- Exercise: Set down the final part of the listing, which starts at the line containing "right elbow: (588, 702, -6)" and runs to the last line, exactly and completely.

- Source material:
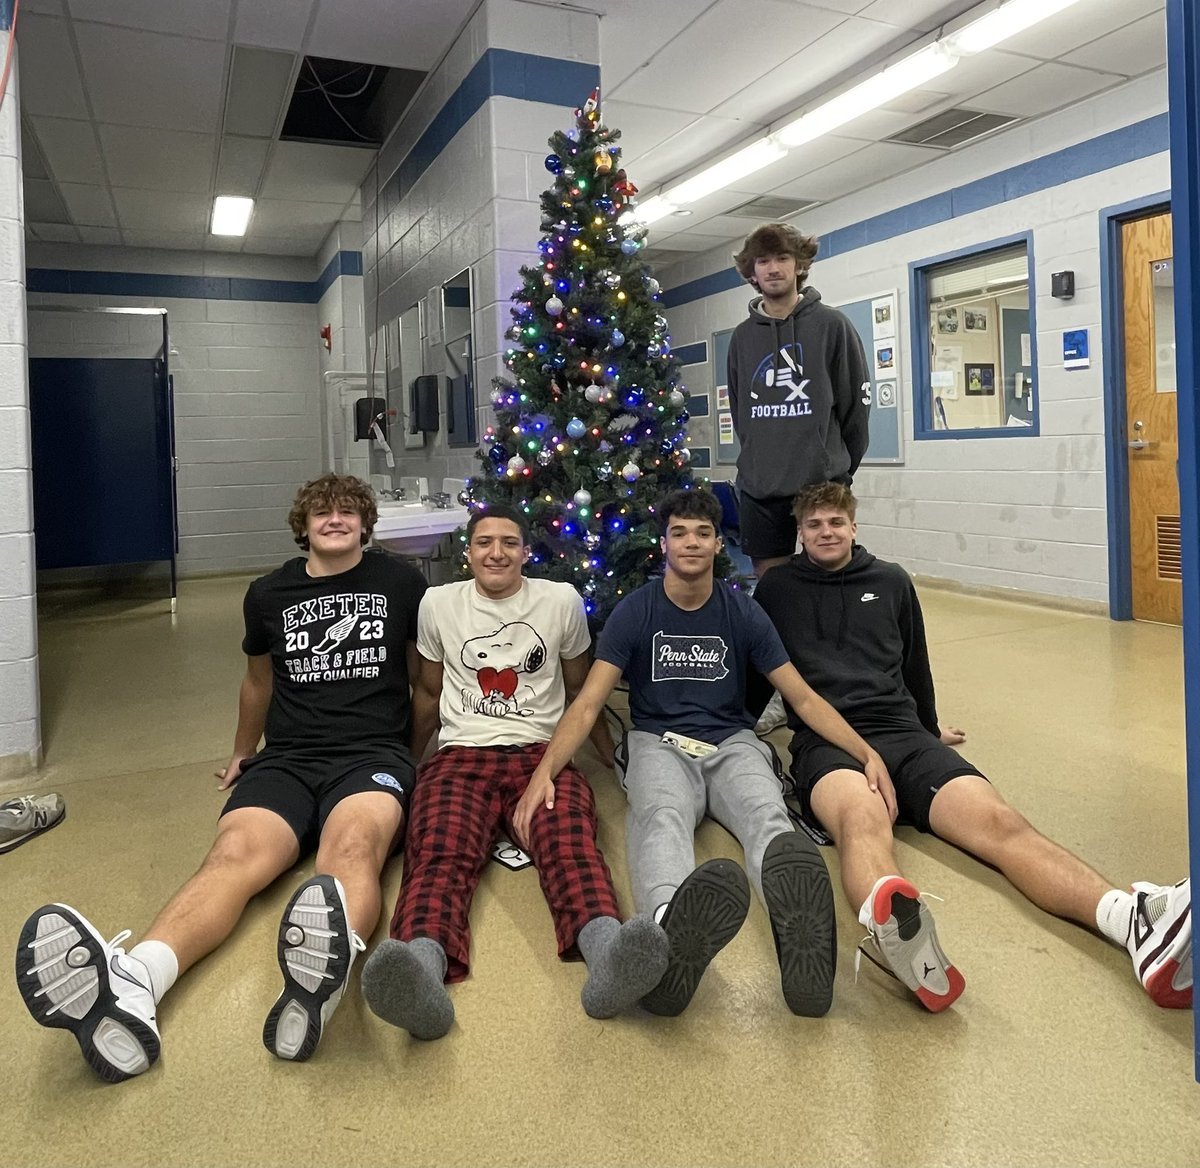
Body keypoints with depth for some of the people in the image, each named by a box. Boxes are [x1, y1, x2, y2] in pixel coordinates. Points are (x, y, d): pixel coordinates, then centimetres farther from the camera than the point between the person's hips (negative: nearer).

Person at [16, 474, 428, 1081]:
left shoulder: (400, 582, 10)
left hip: (372, 754, -2)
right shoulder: (268, 594, 16)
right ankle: (130, 985, -57)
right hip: (287, 758, 2)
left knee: (353, 847, -37)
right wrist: (243, 753, 43)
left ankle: (325, 967, -68)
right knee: (235, 853, -30)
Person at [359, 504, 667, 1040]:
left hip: (541, 754, 0)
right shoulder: (439, 603, 14)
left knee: (569, 844, -35)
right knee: (440, 854, -33)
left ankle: (607, 953, -62)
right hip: (461, 756, 1)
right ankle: (422, 972, -61)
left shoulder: (562, 600, 12)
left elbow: (579, 683, 25)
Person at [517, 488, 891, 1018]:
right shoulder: (634, 612, 2)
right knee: (661, 817, -38)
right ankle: (671, 933, -71)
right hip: (659, 743, -2)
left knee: (766, 813, -34)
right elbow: (588, 702, -6)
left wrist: (867, 752, -6)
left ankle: (799, 930, -66)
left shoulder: (742, 613, 7)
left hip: (732, 743, 2)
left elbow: (803, 698, 8)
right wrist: (544, 772, -23)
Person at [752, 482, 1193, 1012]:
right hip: (825, 740, -3)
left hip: (901, 733, 4)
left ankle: (1136, 920, -53)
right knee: (862, 814, -42)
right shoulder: (776, 590, 17)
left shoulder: (891, 581, 25)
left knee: (996, 818, -28)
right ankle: (889, 926, -76)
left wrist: (930, 728, 43)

- Solved exercise:
right elbow: (588, 702, -6)
left wrist: (867, 752, -6)
left ankle: (799, 930, -66)
left shoulder: (742, 613, 7)
left hip: (732, 743, 2)
left elbow: (803, 698, 8)
right wrist: (544, 772, -23)
Person at [752, 482, 1193, 1012]:
right hip: (825, 740, -3)
left hip: (901, 733, 4)
left ankle: (1136, 920, -53)
right knee: (862, 814, -42)
right shoulder: (776, 590, 17)
left shoulder: (891, 581, 25)
left knee: (996, 818, -28)
right ankle: (889, 926, -76)
left wrist: (930, 728, 43)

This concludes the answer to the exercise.